- Dataset excerpts:
▼

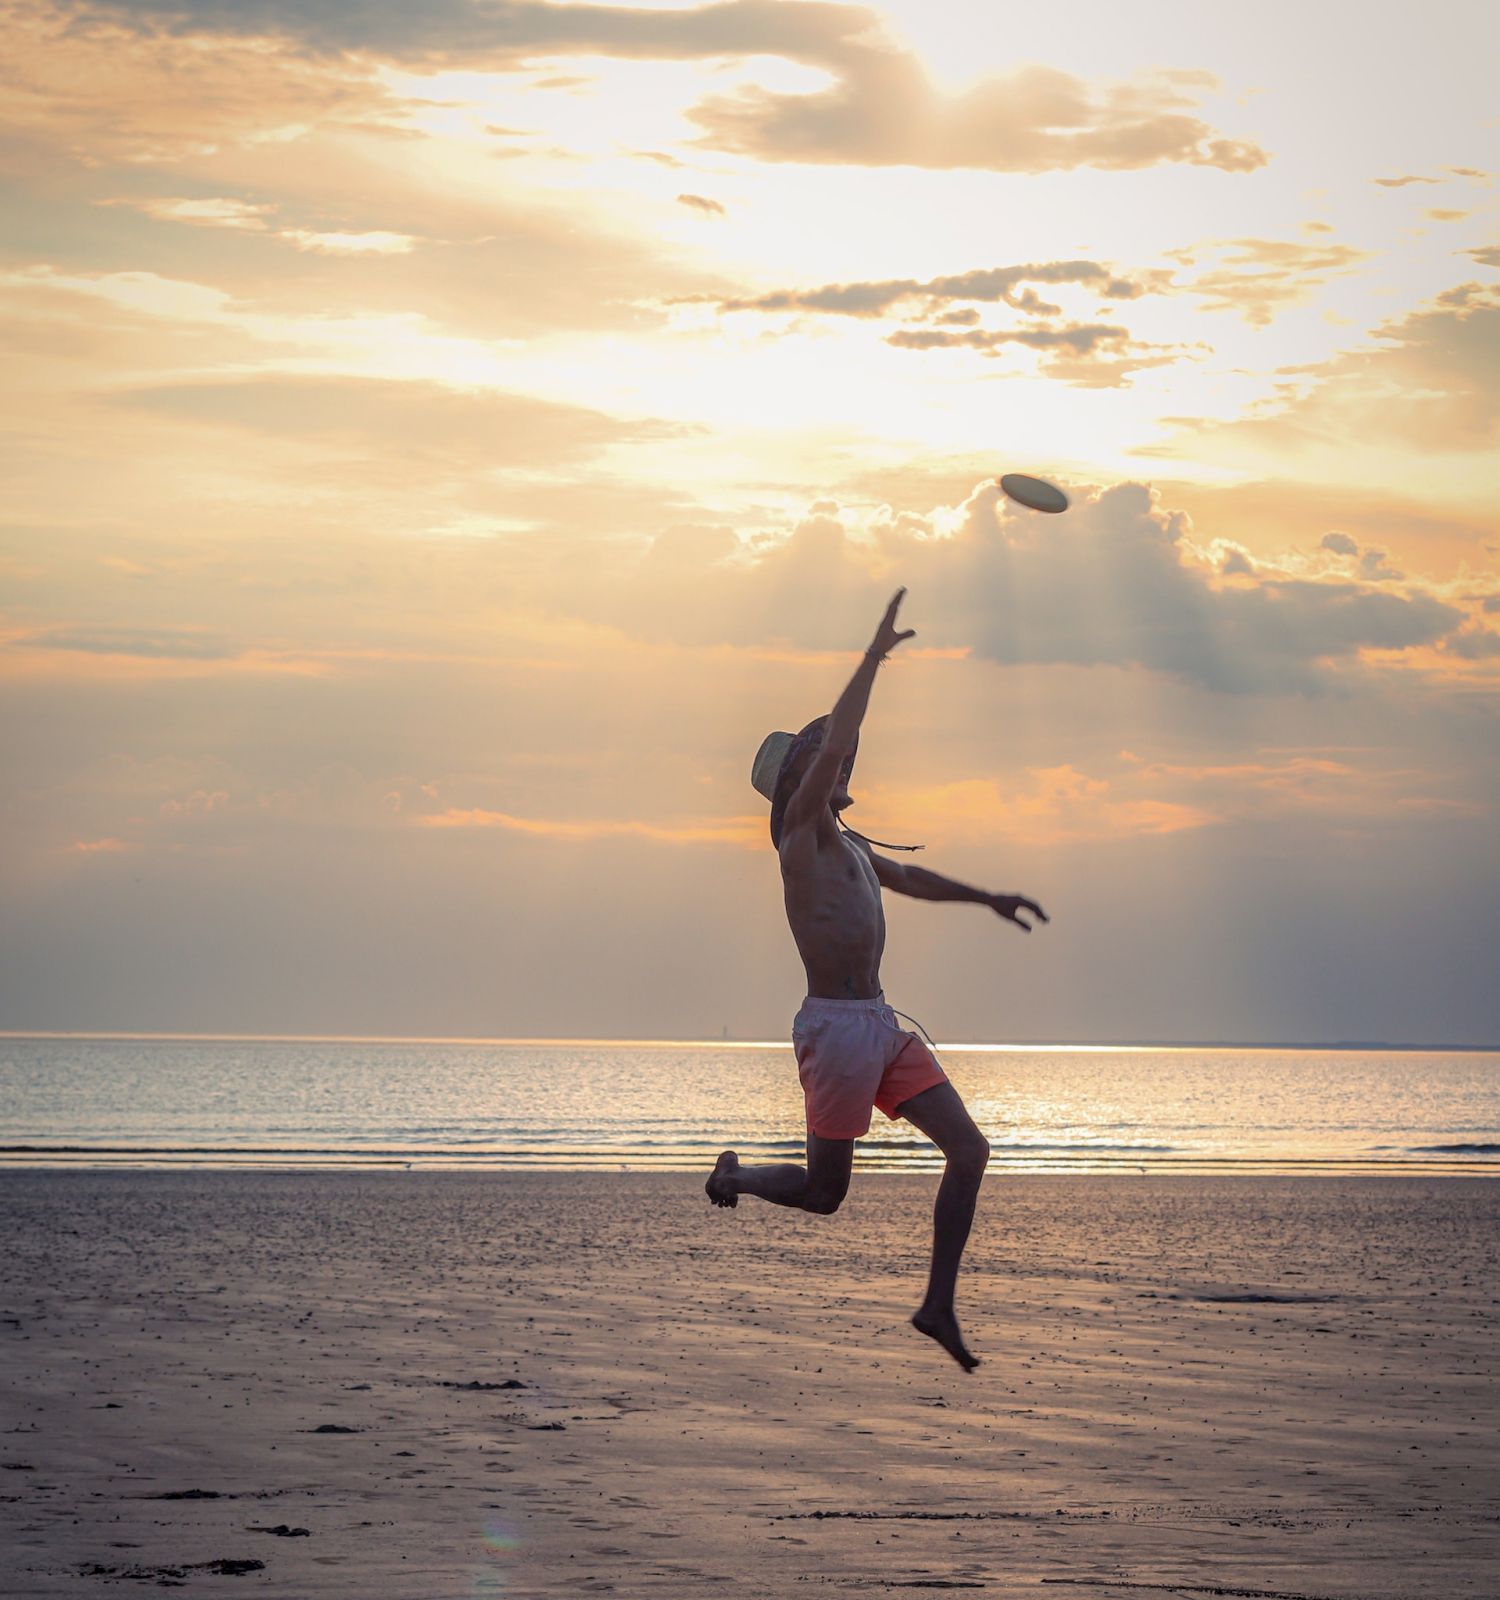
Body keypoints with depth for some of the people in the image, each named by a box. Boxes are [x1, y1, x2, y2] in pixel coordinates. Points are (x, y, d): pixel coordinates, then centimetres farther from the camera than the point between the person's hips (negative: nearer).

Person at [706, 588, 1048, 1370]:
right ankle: (732, 1175, 32)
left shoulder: (846, 845, 18)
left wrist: (988, 899, 40)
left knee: (969, 1150, -1)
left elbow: (907, 878, 38)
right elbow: (833, 743, -22)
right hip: (836, 1027, -9)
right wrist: (874, 654, -19)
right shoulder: (801, 830, -8)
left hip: (880, 1026, 9)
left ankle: (938, 1305, 2)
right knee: (825, 1191, 1)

▲

- Task goal:
All entries above are to be reproduced exactly, with no pictures.

- Exercise result:
Body keypoints with depth for some of the people in the image, each named by a box. Boxes are [x1, y1, x2, y2] in pixel coordinates. Points are (x, y, d): pixel coordinates, then centimetres farther from the camera than the point between the person's hips (negative: nearer).

Person at [706, 588, 1048, 1370]:
right ankle: (732, 1175, 32)
left shoulder: (846, 845, 18)
left wrist: (988, 899, 40)
left knee: (969, 1150, -1)
left elbow: (907, 878, 38)
right elbow: (833, 743, -22)
right hip: (836, 1027, -9)
right wrist: (874, 654, -19)
right shoulder: (801, 830, -8)
left hip: (880, 1026, 9)
left ankle: (938, 1305, 2)
right knee: (825, 1191, 1)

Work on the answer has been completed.